According to Harvard Medical School instructor and clinical psychologist Dr. Craig Malkin, despite being in what amounts to the early stages of social media use as a society, already, particular "themes" are emerging in terms of the effects it has on individual users:
     We're really just in the infancy when it comes to this research, but there are some themes that are emerging. And one of the clearest themes is when people go on Facebook, they're often crafting a persona - they're portraying themselves at their happiest. They're often choosing events that feel best to them and they're leaving out other things. (Shea "Facebook Envy: How Social Networks Affects Our Self-Esteem")
     In this way, the effect of what Jaques Lacan referred to as "the mirror stage" can be seen occurring in the tension between how we wish to be seen online, and how we are in our daily lives, between our preferred interpretations of ourselves in the liminal world of Facebook, and in the exigent reality of our lived experience (Lacan 442). As Lacan writes, "we have only to understand the mirror stage as an identification, in the full sense that analysis gives to the term: namely, the transformation that takes place in the subject when he assumes an image". On Facebook, subjects quite literally and directly transform themselves into images, placing themselves into an economy of photos and profiles. Like Plato's difference between Forms and Appearances, between things as they truly are, and things as we experience them, Facebook as a mirror realm provides a space in which to create a reflection oneself, one that tends to be idealized. As an interview subject in the article in which Dr. Malkin speaks, teenager and sophomore Chloe Miller explains "You can literally airbrush your pictures online, for free. I know, I've done this. You can upload your picture and you can take out all the little pimples and stuff to make it look like your skin is perfect, your hair is perfect" (Shea). This, to me, is Lacan's mirror-stage in action: we internalize an image of ourselves as othered in the presence of the mirror; we compare ourselves to this idealized, imagined notion of wholeness; we gaze into the mirror, reflected, and dwell in the uncomfortable intensity of the difference between the wholeness we imagine, and the self that we see. 

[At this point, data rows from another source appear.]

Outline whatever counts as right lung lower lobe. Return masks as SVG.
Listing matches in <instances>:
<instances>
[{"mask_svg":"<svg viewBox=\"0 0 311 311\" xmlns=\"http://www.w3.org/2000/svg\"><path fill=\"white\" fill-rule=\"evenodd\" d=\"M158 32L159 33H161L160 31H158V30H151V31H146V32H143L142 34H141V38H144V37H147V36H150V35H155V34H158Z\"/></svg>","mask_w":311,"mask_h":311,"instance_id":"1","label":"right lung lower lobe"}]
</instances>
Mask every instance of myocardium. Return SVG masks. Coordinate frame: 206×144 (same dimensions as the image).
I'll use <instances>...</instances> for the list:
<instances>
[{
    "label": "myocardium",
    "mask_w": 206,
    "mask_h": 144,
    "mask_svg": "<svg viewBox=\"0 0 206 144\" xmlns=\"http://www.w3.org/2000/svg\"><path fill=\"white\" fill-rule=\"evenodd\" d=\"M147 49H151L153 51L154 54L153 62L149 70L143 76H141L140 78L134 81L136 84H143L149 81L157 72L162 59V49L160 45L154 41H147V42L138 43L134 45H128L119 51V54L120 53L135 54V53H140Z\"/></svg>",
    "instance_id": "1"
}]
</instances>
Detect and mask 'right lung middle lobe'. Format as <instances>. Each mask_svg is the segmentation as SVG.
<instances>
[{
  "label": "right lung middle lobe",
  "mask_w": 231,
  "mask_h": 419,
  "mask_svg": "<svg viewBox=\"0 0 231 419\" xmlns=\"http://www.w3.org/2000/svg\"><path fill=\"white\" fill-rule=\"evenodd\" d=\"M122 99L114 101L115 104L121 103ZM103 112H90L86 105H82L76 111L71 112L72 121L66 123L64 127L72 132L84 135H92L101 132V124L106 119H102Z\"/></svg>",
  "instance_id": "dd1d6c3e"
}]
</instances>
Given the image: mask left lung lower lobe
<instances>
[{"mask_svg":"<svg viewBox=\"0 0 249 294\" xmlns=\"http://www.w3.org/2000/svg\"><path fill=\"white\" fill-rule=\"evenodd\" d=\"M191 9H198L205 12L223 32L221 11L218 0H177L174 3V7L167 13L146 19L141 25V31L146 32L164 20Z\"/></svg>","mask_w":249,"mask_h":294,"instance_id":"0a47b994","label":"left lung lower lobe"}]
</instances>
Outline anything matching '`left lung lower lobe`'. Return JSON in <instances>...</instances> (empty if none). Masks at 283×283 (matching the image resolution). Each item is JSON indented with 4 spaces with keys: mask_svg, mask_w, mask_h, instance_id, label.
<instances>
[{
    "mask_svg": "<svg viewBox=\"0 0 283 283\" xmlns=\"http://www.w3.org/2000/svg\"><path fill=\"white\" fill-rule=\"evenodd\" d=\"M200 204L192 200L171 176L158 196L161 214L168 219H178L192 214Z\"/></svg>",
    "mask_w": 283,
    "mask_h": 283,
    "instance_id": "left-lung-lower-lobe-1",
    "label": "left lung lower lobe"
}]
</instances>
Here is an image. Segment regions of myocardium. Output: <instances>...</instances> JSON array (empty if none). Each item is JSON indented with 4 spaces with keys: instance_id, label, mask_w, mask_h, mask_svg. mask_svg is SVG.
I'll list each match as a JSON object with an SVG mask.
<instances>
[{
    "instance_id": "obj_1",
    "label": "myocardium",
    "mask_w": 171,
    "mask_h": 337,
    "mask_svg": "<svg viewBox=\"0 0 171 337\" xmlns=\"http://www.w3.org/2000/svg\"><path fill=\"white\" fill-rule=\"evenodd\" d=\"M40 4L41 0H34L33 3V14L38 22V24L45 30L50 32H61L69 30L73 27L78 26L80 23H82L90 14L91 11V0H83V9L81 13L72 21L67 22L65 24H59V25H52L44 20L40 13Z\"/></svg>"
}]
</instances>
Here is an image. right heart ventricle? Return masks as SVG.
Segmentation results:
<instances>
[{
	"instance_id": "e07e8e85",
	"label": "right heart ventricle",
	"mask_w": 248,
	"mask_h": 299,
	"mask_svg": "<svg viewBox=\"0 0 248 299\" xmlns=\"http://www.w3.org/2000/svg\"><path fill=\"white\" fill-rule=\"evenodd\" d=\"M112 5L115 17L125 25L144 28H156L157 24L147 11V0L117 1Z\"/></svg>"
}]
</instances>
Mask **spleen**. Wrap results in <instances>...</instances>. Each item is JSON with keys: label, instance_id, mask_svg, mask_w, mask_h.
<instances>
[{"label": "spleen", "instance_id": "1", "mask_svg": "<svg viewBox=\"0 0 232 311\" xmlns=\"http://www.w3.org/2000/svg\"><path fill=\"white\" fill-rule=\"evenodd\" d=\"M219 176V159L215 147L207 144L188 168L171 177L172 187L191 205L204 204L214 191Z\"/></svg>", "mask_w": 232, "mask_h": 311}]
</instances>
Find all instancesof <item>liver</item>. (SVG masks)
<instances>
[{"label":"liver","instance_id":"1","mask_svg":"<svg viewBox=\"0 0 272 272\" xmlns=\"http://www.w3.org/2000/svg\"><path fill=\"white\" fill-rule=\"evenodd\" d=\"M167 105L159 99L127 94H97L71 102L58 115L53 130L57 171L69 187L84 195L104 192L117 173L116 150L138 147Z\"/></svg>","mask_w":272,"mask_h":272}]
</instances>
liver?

     None other than Comedy Central's own Matt Stone and Trey Parker, the masterminds behind television's South Park, dealt with the complications that our current social media driven subjectivity has driven. In the episode from two weeks past, Season 17's "The Hobbit" focuses on the power that social media has over women, in particular young girls, by virtue of the pressures exerted against them and the tensions between their online, avatar photographic representations, and them themselves. To prove her point, to demonstrate the strange and awful power of Photoshop and the ability to alter images - such as magazines do - and the effects it has on young women,  she takes Butters into the computer lab to demonstrate just how easy it is to manipulate your image online, to let the pressures to conform to beauty ideals take over, and lead to what amounts to disinformation, and misrepresentation, at least according to Wendy. She takes the photo of Lisa Berger, a girl who apparently has a crush on Butters, one that is unrequited up to this point, to show just how effective Photoshop can be. She starts with Lisa's homely personage, explaining:
    "This is Lisa Berger's class photo, right? Now the first thing we do is just photoshop the bulges on her sides. We select the eyes, make them a nicer shape, take off any blemishes on the skin. Lengthen the neck, add more to the hair. Select the lips, make them fuller. Take out any puffiness on the skin here. Add fullness to the breasts, length of the torso - take away that fold of skin - streamline the   shoulders, put highlights in the eyes, and there. (Matt Stone, Trey Parker, "The Hobbit")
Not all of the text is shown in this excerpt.